The Way to the Heart Is Up the Nose – Cardiovascular Effects of Cocaine
The recreational use of cocaine was once thought to be the preserve of rock stars but tumbling prices and opportunities to buy it online have broadened its use. An estimated 1.5 million Europeans aged 15 to 34 will have taken cocaine in the past month.1 Almost 2 million Americans have a cocaine habit, and the drug is responsible for more than 500,000 emergency hospital admissions in the U.S. each year.2 Many of these visits are due to cardiac problems - 25% of heart attacks in people under age 45 are associated with cocaine in the US.3
Cocaine increases sensitivity to adrenaline, thereby prolonging its effect. This leads to increased heart rate and blood pressure, resulting in higher oxygen demands from the heart muscle. The drug restricts blood flow in the coronary arteries, reducing oxygen availability, and is associated with the formation of blood clots and heart arrhythmias. With prolonged use it damages the cells lining the coronary arteries further, raising the risk of a fatal heart attack.4
The majority of the world’s cocaine is consumed in the Americas, Europe and Australasia, with relatively limited use in Asia. Cocaine is the most commonly used illicit drug in Europe, which represents the second largest market.5 Users are concentrated in Germany, France, Italy and the UK.
The stereotypical view is that regular users of cocaine are socially marginalized individuals, often with addictions to other opioid drugs including heroin, who have little demand for insurance product. However, socially integrated users are likely to be people who take cocaine intermittently in a recreational context, putting them at risk of acute cardiovascular problems.
The apparent persistence of excess mortality may be related to “lifestyle” issues but also the long-term damage to the heart of repeated cocaine use. Drug-related mortality is a complex phenomenon that accounts for about 4% of all deaths among European adults below age 35.6 Many of the deaths are associated with opioid abuse but significant numbers are due only to cocaine use.
In a U.S. population applying for life cover, the mortality risk is lower in cocaine-positive smokers than nonsmokers - male cocaine-positive nonsmokers, age 20-29 had a relative mortality of 500%. There was little change in the pattern of survival between early and later years up to 16 years after the applicant was tested positive. The prevalence of cocaine use judged by urine testing (0.3%) was half that of the population as a whole.7
Asking insurance applicants to disclose illicit drug taking history in a structured manner is vital. Asking questions will help identify 50% of people with a history of illicit drug use than does urine toxicology.8 Deciding on any terms of acceptance for insurance can pose a challenge, not least because cardiac imaging studies of users reveal a variety of harmful effects that progress in otherwise healthy young people. This means their risk of a cardiac event increases over time but a single dose can cause significant problems.
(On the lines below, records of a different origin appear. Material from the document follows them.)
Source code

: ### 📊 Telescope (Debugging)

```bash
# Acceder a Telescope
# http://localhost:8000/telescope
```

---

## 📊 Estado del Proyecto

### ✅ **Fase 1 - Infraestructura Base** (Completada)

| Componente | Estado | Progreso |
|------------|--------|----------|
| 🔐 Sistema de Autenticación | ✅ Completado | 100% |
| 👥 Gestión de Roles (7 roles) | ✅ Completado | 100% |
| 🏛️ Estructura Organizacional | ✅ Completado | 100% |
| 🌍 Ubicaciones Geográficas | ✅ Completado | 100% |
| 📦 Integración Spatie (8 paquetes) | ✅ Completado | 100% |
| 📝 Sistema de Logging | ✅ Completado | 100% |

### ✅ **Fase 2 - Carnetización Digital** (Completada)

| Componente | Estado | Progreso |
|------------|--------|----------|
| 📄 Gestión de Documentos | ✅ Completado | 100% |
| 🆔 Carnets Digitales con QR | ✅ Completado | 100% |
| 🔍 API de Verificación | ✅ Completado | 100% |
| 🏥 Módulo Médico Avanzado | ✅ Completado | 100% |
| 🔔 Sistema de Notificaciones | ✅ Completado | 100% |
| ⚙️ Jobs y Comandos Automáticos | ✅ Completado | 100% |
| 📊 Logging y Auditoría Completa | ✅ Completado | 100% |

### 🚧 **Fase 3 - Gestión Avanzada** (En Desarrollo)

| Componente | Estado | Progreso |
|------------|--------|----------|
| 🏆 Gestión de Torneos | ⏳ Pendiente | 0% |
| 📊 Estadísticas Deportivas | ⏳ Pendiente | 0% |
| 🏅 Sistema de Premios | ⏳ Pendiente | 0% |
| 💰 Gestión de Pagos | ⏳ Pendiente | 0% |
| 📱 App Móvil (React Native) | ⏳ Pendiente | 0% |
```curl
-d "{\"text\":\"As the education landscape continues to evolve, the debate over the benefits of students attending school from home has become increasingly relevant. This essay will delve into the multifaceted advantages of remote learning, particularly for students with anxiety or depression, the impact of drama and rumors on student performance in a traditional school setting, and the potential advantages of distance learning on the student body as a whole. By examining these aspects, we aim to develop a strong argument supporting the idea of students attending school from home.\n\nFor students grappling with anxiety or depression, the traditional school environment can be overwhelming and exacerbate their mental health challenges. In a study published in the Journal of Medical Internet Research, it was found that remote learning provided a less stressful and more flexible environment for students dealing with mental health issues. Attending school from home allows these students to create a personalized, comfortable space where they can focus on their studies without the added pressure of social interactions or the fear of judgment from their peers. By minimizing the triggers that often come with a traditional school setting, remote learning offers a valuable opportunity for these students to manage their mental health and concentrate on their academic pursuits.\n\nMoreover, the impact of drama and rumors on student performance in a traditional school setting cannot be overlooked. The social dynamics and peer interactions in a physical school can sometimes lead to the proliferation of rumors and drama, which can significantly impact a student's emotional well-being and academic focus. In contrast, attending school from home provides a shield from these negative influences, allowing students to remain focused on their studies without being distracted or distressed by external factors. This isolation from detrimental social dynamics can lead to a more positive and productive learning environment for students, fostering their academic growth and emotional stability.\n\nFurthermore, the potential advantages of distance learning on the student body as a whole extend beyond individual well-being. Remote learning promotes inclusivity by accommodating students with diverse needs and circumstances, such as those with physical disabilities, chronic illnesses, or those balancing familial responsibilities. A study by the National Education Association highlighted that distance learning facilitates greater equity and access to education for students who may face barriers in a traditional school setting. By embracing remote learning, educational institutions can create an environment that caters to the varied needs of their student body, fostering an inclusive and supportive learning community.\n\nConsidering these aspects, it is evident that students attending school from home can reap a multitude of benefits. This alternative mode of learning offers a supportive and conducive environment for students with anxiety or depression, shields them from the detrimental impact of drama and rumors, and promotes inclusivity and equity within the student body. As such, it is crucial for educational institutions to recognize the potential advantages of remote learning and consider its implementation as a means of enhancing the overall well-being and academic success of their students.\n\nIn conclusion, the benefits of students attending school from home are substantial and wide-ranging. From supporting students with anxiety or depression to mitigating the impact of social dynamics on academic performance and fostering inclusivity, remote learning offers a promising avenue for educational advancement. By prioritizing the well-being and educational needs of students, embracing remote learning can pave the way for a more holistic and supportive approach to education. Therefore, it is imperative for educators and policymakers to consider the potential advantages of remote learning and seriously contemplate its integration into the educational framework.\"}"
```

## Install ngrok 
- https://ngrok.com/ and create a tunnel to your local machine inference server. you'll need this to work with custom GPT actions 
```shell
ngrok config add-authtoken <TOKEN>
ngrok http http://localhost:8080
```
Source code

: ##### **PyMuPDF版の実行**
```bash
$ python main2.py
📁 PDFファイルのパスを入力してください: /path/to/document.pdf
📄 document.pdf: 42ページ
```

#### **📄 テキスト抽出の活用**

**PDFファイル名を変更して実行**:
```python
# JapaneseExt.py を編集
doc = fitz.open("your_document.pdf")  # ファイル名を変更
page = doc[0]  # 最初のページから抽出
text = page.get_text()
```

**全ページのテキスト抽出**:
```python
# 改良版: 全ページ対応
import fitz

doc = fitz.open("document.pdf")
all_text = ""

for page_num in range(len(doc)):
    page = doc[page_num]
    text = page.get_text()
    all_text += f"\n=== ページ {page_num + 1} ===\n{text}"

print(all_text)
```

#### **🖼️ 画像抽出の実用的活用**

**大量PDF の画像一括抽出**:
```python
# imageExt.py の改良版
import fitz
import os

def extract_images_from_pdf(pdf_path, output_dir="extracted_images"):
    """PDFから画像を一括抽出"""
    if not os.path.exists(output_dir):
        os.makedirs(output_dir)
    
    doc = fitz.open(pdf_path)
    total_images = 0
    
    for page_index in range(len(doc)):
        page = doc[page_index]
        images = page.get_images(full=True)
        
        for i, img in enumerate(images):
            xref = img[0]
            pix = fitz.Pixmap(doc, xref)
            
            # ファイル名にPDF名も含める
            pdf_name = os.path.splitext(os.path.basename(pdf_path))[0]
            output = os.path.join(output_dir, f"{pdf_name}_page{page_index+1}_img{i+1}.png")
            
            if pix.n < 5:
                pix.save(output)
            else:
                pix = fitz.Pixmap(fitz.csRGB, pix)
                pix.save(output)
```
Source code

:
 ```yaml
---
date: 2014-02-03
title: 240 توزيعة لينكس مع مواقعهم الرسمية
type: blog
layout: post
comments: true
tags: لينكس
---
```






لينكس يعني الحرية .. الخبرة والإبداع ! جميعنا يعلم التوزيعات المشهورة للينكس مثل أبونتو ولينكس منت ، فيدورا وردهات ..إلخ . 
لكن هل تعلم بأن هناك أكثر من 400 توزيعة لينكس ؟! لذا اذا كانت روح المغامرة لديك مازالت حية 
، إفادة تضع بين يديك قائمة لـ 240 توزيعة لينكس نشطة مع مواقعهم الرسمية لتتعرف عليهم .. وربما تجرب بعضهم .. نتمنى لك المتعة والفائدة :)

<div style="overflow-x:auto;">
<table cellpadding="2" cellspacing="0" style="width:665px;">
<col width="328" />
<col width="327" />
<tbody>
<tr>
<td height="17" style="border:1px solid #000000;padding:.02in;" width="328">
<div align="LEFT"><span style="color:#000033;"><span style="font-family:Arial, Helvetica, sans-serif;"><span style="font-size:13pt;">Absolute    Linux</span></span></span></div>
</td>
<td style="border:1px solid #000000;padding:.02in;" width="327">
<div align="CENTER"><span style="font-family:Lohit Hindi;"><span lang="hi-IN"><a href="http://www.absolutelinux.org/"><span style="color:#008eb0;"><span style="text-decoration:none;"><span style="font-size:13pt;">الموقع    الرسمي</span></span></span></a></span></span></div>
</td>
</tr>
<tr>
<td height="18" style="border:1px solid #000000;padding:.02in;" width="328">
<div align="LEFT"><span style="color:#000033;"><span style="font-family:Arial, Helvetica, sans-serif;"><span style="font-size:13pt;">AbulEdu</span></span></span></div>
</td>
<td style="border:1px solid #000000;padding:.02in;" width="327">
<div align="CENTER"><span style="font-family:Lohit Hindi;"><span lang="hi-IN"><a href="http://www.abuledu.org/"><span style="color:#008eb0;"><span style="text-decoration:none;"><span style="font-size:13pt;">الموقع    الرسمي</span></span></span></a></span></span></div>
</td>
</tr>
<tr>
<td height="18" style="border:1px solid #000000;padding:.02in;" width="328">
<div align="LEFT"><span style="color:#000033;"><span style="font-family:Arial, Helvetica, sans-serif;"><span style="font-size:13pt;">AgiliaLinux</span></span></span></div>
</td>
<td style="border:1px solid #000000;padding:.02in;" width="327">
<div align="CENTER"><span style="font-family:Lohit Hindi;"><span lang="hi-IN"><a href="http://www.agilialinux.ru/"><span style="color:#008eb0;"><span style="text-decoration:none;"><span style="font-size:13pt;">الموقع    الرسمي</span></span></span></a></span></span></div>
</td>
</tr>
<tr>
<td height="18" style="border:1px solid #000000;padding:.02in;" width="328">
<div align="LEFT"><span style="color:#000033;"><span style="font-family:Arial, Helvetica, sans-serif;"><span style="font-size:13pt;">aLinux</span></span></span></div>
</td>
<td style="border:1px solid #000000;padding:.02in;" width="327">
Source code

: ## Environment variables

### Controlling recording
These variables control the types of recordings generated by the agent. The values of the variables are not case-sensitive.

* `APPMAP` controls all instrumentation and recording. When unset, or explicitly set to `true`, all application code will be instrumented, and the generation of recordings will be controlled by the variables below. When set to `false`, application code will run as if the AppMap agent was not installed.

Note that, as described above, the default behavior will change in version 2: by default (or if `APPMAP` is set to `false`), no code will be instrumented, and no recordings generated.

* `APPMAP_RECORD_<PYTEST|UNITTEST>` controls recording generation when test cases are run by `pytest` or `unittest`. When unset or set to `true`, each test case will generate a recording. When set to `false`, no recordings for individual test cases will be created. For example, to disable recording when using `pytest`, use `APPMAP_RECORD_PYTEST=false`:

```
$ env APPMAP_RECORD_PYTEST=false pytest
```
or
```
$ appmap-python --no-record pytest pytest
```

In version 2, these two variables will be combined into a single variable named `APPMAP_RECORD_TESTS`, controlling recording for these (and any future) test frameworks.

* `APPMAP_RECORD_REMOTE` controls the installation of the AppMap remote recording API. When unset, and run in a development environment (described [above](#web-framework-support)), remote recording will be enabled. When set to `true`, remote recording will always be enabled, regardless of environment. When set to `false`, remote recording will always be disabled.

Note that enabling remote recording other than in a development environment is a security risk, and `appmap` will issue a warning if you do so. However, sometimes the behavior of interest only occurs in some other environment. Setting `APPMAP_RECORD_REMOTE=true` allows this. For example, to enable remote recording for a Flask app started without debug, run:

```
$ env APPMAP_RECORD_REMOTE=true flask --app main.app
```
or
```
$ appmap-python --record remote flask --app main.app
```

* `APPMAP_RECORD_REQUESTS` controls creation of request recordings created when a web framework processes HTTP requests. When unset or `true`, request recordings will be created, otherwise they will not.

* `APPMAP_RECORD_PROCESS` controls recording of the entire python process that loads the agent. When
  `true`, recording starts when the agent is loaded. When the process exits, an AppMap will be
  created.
The disclosure of cardiac problems at a young age should prompt the underwriter to consider requesting a drug screen, regardless of the requested amount of coverage.
- European Monitoring Centre of Drugs and Drug Addiction (2015) Mortality among drug users in Europe: new and old challenges for public health. Luxemburg.
- Substance Abuse and Mental Health Services Administration, Drug Abuse Warning Network, 2011: National estimates of drug-related emergency department visits. HHS Publication No. (SMA) 13-4760, DAWN Series D-39. Rockville, MD: Substance Abuse and Mental Health Services Administration; 2013.
- Devlin RJ, & Henry JA. (2008) Clinical review: Major consequences of illicit drug consumption. Critical Care. 12:202-9.
- Stankowski, RV et al. (2015) Cardiovascular consequences of cocaine use. Trends in Cardiovascular Medicine. 25. 517-526.
- World Drug Report 2014, UNODC http://www.unodc.org/wdr2014/en/cocaine.html.
- Ibid at Note 1.
- Dolan, VF et al. (2010) Mortality associated with positive cocaine test results. On The Risk. 26. 46-49.
- Lee, MO et al. (2009) Is the self-report of recent cocaine or methamphetamine use reliable in illicit stimulant drug users who present to the emergency department with chest pain? Journal of Emergency Medicine. 37. 237–41.